- Erastin/sorafenib induces cisplatin-resistant non-small cell lung cancer cell ferroptosis through inhibition of the Nrf2/xCT pathway.
Erastin/sorafenib induces cisplatin-resistant non-small cell lung cancer cell ferroptosis through inhibition of the Nrf2/xCT pathway.
Non-small cell lung cancer (NSCLC) has long been one of the most lethal types of cancer due to its lack of typical clinical symptoms at early stages and high risk of tumour recurrence, even following complete surgical resection. Multicourse chemotherapy based on cisplatin (CDDP) is the standard adjuvant treatment for NSCLC; however, its benefits for the overall survival of patients are limited. In this study, NSCLC cells possessing CDDP-resistant characteristics (N5CP cells), obtained from surgical resection of clinical specimens of patients with NSCLC, were cultured and screened to generate research models. This study aimed to identify the mechanism underlying tumour cell resistance to CDDP and to identify a novel treatment for NSCLC following CDDP failure. CDDP-mediated NF-E2 related factor 2 (Nrf2)/light chain of System xc- (xCT) pathway activation was associated with the resistance of cells to CDDP. Therefore, erastin/sorafenib regulation of Nrf2 or xCT expression may alter the sensitivity of tumour cells to CDDP. The small molecules erastin and sorafenib effectively induced N5CP cell ferroptosis, which was mediated by the accumulation of intracellular lipid reactive oxygen species.
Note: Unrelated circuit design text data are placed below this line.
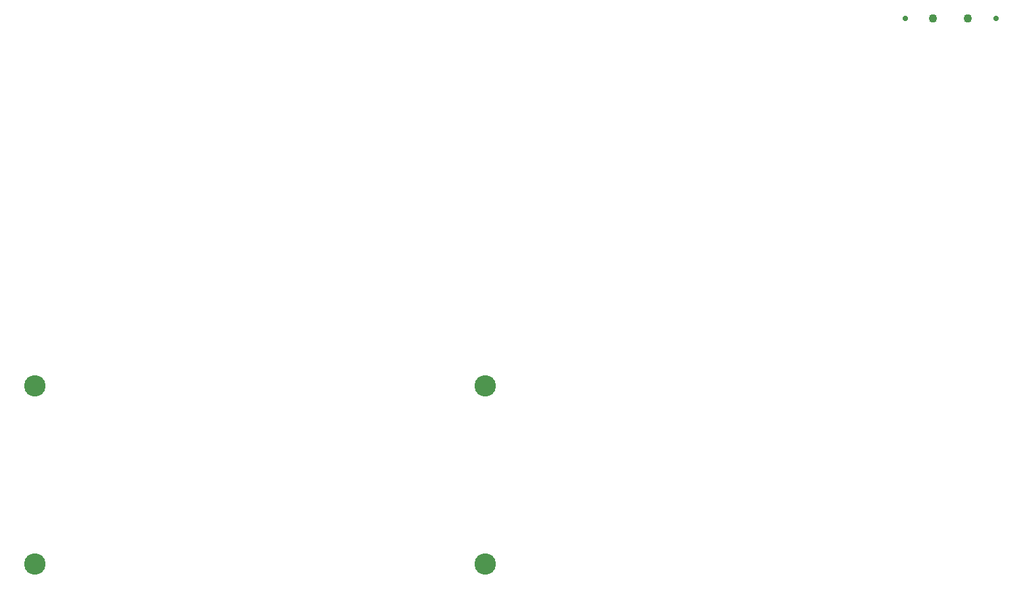
<source format=gbr>
%TF.GenerationSoftware,Altium Limited,Altium Designer,25.1.2 (22)*%
G04 Layer_Color=0*
%FSLAX45Y45*%
%MOMM*%
%TF.SameCoordinates,50AF8CB0-8788-4631-97D4-B92DF93AA5B5*%
%TF.FilePolarity,Positive*%
%TF.FileFunction,NonPlated,1,4,NPTH,Drill*%
%TF.Part,Single*%
G01*
G75*
%TA.AperFunction,ComponentDrill*%
%ADD79C,0.70000*%
%ADD80C,1.10000*%
%ADD81C,2.75000*%
D79*
X14248599Y12242800D02*
D03*
X15418600D02*
D03*
D80*
X14608600D02*
D03*
X15058600D02*
D03*
D81*
X3043600Y5212700D02*
D03*
Y7512700D02*
D03*
X8843600Y5212700D02*
D03*
Y7512700D02*
D03*
%TF.MD5,06dd9cd9223cef0a3e0820fc12282546*%
M02*

</source>
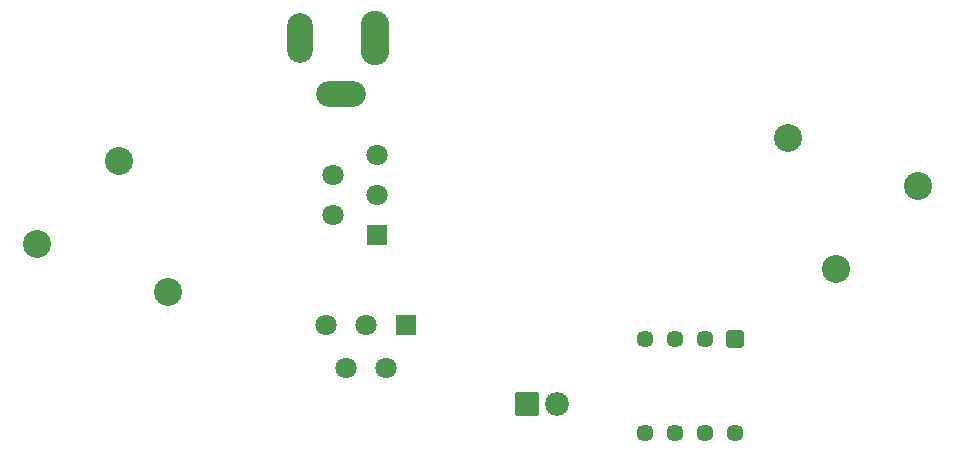
<source format=gbr>
%TF.GenerationSoftware,KiCad,Pcbnew,9.0.3*%
%TF.CreationDate,2025-12-02T00:44:42+11:00*%
%TF.ProjectId,guitar_amp,67756974-6172-45f6-916d-702e6b696361,rev?*%
%TF.SameCoordinates,Original*%
%TF.FileFunction,Soldermask,Bot*%
%TF.FilePolarity,Negative*%
%FSLAX46Y46*%
G04 Gerber Fmt 4.6, Leading zero omitted, Abs format (unit mm)*
G04 Created by KiCad (PCBNEW 9.0.3) date 2025-12-02 00:44:42*
%MOMM*%
%LPD*%
G01*
G04 APERTURE LIST*
G04 Aperture macros list*
%AMRoundRect*
0 Rectangle with rounded corners*
0 $1 Rounding radius*
0 $2 $3 $4 $5 $6 $7 $8 $9 X,Y pos of 4 corners*
0 Add a 4 corners polygon primitive as box body*
4,1,4,$2,$3,$4,$5,$6,$7,$8,$9,$2,$3,0*
0 Add four circle primitives for the rounded corners*
1,1,$1+$1,$2,$3*
1,1,$1+$1,$4,$5*
1,1,$1+$1,$6,$7*
1,1,$1+$1,$8,$9*
0 Add four rect primitives between the rounded corners*
20,1,$1+$1,$2,$3,$4,$5,0*
20,1,$1+$1,$4,$5,$6,$7,0*
20,1,$1+$1,$6,$7,$8,$9,0*
20,1,$1+$1,$8,$9,$2,$3,0*%
G04 Aperture macros list end*
%ADD10RoundRect,0.102000X-0.624000X0.624000X-0.624000X-0.624000X0.624000X-0.624000X0.624000X0.624000X0*%
%ADD11C,1.452000*%
%ADD12O,2.404000X4.604000*%
%ADD13O,2.204000X4.204000*%
%ADD14O,4.204000X2.204000*%
%ADD15R,1.800000X1.800000*%
%ADD16C,1.800000*%
%ADD17RoundRect,0.102000X-0.907500X-0.907500X0.907500X-0.907500X0.907500X0.907500X-0.907500X0.907500X0*%
%ADD18C,2.019000*%
%ADD19C,2.379000*%
G04 APERTURE END LIST*
D10*
%TO.C,U2*%
X198515000Y-97000000D03*
D11*
X195975000Y-97000000D03*
X193435000Y-97000000D03*
X190895000Y-97000000D03*
X190895000Y-104940000D03*
X193435000Y-104940000D03*
X195975000Y-104940000D03*
X198515000Y-104940000D03*
%TD*%
D12*
%TO.C,J3*%
X168050000Y-71500000D03*
D13*
X161750000Y-71500000D03*
D14*
X165150000Y-76300000D03*
%TD*%
D15*
%TO.C,U4*%
X170700000Y-95800000D03*
D16*
X169000000Y-99500000D03*
X167300000Y-95800000D03*
X165600000Y-99500000D03*
X163900000Y-95800000D03*
%TD*%
D17*
%TO.C,D3*%
X180960000Y-102500000D03*
D18*
X183500000Y-102500000D03*
%TD*%
D15*
%TO.C,U1*%
X168200000Y-88200000D03*
D16*
X164500000Y-86500000D03*
X168200000Y-84800000D03*
X164500000Y-83100000D03*
X168200000Y-81400000D03*
%TD*%
D19*
%TO.C,J1*%
X146430000Y-81930000D03*
X150500000Y-93000000D03*
X139430000Y-88930000D03*
%TD*%
%TO.C,J2*%
X207070000Y-91070000D03*
X203000000Y-80000000D03*
X214070000Y-84070000D03*
%TD*%
M02*

</source>
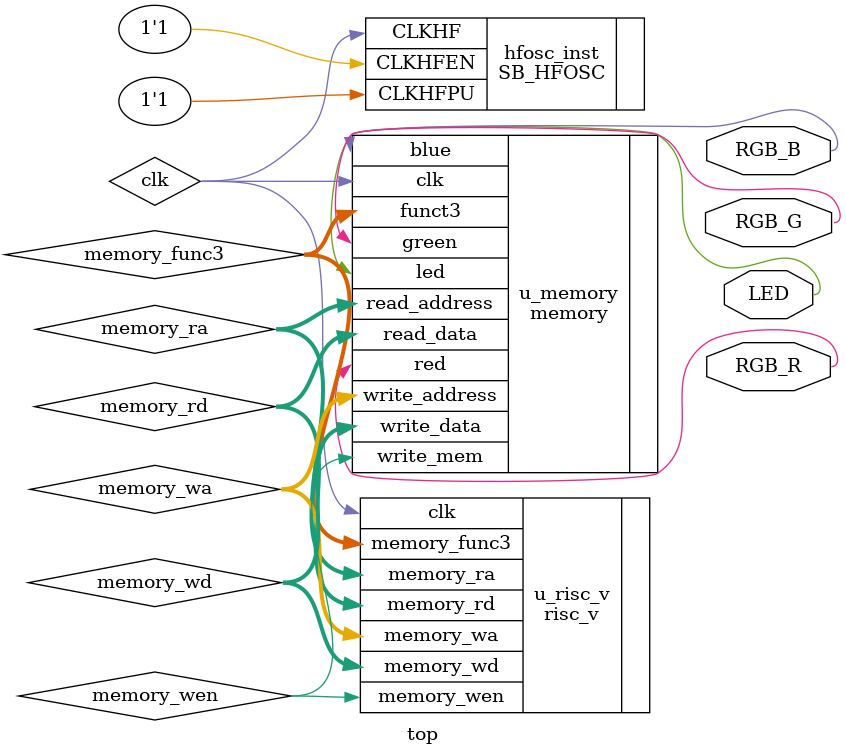
<source format=sv>
`include "riscv.sv"
`include "memory_alt.sv"

module top (
    output logic LED,
    output logic RGB_R,
    output logic RGB_B,
    output logic RGB_G
);

    logic clk;
    SB_HFOSC #(
       .CLKHF_DIV("0b11")  // 48 MHz; 0b00 = 48 MHz, 0b01 = 24 MHz, 0b10 = 12 MHz, 0b11 = 6 MHz
    ) hfosc_inst (
       .CLKHFEN(1'b1),
       .CLKHFPU(1'b1),
     .CLKHF  (clk)
    );

    logic [31:0] memory_ra, memory_wa, memory_rd, memory_wd;
    logic memory_wen;
    logic [2:0] memory_func3;

    risc_v u_risc_v (
        .clk(clk),
        .memory_wen(memory_wen),
        .memory_ra(memory_ra),
        .memory_wa(memory_wa),
        .memory_rd(memory_rd),
        .memory_wd(memory_wd),
        .memory_func3(memory_func3)
    );

    memory #(
        .INIT_FILE("rgb_cycle")
    ) u_memory(
        .clk(clk),
        .write_mem(memory_wen),
        .funct3(memory_func3),
        .write_address(memory_wa),
        .write_data(memory_wd),
        .read_address(memory_ra),
        .read_data(memory_rd),
        .led(LED),
        .red(RGB_R),
        .green(RGB_G),
        .blue(RGB_B)
    );
endmodule
</source>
Additionally, low doses of erastin or sorafenib could be used in association with CDDP to effectively trigger N5CP cell ferroptosis. Furthermore, it was indicated that erastin and sorafenib, alone or in combination with a low dose of CDDP, effectively inhibited the growth of N5CP cells in vivo. Therefore, ferroptosis inducers, including erastin and sorafenib, may be considered a novel treatment regimen for patients with NSCLC, particularly patients with CDDP failure.